Baker began an chemical analysis service whilst at the Collegiate School and during the late 1860's he set up his own practice as an analytical chemist at 46 High Street, Sheffield.
His services demonstrate the extent to which the steel industry was being developed and expanded in Sheffield during the nineteenth century and support the statement that the time produces the man.
He was consulted by most of the leading iron and steel manufactures of his day, Sir Robert Hadfield, the eminent metallurgist was one of Baker's pupils.
In 1872 he was appointed as the Public Analyst for the district of Upper Strafforth and Tickhill, in the West Riding of Yorkshire and for the Borough of Rotherham.
An advert in White's Directory of Sheffield & Rotherham for 1876 states :-
Mr William Baker FCS Associate of the Royal School of Mines, London and Analytical and Consulting Chemist. Offices and Laboratories, 46 High St Sheffield. Analyses of Iron and Steel, Spiegeleisen, Manganese, Ores of all kinds, Nickle and Copper Alloys, Waters, Manures, Coal Coke, Fire-Clays etc. CONSULTATIONS daily on Maufacturing Processes or Special Chemical Investigations.
By 1876 his clients included the London metal merchants; Thorsten Nordenfeldt, (armaments manufacturer), The Mersey Iron and Steel Company of Liverpool, the Whitecross Company, (wire manufacturers) of Warrington and a host of Sheffield businessmen such as Henry Bessemer, John Brown, William Jessop, Samuel Osborn, Wilson Cammell and the Sanderson Brothers.

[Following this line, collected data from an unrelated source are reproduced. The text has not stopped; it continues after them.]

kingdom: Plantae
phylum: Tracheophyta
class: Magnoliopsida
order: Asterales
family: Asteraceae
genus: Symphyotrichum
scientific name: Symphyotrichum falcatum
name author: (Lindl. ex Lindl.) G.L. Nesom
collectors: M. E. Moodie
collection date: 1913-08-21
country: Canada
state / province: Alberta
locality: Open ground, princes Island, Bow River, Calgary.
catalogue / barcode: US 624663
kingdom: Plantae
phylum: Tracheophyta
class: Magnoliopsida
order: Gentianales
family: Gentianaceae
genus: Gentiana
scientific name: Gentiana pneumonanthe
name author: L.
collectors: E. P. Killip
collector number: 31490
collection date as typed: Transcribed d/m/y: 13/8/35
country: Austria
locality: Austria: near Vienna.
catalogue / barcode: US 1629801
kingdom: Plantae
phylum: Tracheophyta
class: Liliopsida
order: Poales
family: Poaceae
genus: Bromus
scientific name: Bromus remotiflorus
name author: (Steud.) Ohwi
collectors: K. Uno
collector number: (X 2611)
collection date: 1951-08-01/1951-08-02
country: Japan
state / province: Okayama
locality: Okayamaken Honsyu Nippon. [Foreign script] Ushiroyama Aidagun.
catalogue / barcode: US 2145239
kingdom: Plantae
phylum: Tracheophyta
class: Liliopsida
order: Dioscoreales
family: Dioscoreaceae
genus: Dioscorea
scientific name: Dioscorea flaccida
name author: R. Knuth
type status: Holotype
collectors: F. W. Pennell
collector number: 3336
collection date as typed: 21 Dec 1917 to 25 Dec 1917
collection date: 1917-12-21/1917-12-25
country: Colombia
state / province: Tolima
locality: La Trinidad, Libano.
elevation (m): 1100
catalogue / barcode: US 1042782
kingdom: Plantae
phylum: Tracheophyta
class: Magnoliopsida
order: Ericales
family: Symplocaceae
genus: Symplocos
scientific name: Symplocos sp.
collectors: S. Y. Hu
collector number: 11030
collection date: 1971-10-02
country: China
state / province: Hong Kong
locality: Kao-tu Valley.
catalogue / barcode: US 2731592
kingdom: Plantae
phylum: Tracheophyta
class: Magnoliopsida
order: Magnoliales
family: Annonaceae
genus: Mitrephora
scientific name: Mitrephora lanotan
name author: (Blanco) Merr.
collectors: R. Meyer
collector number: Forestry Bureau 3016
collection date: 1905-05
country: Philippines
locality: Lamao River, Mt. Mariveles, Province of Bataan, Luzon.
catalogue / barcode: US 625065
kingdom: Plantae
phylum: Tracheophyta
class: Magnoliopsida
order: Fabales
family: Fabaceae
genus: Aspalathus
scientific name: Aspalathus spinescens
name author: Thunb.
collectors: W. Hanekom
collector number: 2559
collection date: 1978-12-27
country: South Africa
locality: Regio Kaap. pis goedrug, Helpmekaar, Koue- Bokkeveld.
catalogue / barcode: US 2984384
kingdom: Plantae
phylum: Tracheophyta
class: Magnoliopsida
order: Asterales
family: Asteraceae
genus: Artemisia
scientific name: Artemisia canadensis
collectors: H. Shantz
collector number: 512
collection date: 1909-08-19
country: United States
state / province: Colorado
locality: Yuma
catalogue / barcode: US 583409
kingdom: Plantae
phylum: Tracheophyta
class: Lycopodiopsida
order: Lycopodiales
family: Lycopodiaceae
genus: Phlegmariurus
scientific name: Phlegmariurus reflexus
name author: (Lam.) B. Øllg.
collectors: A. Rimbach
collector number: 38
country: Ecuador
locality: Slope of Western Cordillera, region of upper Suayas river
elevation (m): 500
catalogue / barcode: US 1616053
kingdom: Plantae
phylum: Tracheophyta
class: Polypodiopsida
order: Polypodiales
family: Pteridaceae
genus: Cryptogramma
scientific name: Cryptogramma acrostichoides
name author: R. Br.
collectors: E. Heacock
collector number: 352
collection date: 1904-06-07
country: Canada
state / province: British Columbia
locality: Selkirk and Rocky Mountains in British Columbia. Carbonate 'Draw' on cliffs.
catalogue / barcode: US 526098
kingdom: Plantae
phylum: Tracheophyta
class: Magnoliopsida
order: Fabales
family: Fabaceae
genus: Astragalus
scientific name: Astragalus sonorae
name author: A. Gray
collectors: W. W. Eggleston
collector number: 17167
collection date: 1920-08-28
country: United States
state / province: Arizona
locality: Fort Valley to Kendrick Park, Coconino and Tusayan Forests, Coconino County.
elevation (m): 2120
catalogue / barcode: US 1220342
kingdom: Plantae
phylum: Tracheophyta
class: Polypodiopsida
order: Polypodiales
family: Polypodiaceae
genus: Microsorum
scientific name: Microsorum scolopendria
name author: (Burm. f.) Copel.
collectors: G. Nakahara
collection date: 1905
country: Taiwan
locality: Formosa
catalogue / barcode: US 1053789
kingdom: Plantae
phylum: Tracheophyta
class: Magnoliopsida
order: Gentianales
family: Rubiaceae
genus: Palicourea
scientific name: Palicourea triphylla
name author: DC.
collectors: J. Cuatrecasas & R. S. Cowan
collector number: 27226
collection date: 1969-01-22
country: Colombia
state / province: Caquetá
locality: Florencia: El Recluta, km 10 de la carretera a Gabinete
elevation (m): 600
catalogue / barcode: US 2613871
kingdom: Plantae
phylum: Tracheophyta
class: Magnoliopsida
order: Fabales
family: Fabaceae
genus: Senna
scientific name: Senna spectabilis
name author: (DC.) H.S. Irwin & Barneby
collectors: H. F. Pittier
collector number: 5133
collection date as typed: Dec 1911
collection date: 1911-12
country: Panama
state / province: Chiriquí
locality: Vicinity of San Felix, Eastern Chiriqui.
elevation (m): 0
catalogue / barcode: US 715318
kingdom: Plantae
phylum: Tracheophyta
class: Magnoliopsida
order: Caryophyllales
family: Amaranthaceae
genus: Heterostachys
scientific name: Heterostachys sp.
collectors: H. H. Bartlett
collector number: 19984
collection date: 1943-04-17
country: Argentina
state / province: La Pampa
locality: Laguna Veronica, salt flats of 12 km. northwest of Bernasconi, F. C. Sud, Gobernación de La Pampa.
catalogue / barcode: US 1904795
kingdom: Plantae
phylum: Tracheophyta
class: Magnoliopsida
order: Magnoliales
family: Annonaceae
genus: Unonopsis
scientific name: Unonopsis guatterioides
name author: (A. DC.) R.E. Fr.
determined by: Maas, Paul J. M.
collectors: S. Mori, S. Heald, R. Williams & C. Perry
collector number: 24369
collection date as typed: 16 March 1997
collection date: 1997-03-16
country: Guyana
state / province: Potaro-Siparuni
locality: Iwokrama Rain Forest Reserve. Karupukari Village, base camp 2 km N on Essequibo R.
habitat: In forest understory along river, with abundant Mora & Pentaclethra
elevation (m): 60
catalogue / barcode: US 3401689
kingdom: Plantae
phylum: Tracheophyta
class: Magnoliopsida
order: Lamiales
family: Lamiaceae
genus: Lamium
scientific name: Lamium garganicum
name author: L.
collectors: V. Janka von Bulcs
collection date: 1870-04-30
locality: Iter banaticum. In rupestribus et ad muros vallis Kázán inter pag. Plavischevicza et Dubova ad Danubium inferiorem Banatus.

Baker spent a considerable amount of time with what he called the phosphorous problem. In 1878 he gave a lecture to the Literary and Philosophical Society on the acid Bessemer process, which was then in use but which was not capable of removing phosphorous from iron. This meant only pig iron with a low phosphorous content could be processed. Thisestricted the manufacturers in their supplies of pig iron. He admitted that he had not been successful in solving the problem either.
The Baker laboratory records show that he did have considerable success in many other areas. For example, Seebohn and Dieckstahl, Sanderson Brothers and Samuel Osborn were able to promote their self-hardening and air-hardening steels in America and Europe by the early 1870's.
Baker assisted the heavy side of the industry, particularly Firth's, with the production of steel for large gun barrel forgings. Many early Bessemer steelmakers, including Brown's, relied on his laboratory facilities.
Baker died suddenly as a result of a freak accident. On the 1st May 1878 he was spending the evening with friends at the Sheffield Club on Norfolk Street. On leaving the club he decided to slide down the bannisters. He lost his balance and fell three storeys. This resulted in serious head wounds, from which he died on the 6th June.
His laboratory record books reveal many of the secrets, problems and practices of the Sheffield steelmakers and show the considerable contribution he personally made to the progress of Sheffield's steel trade and the general prosperity of the town during the nineteenth century.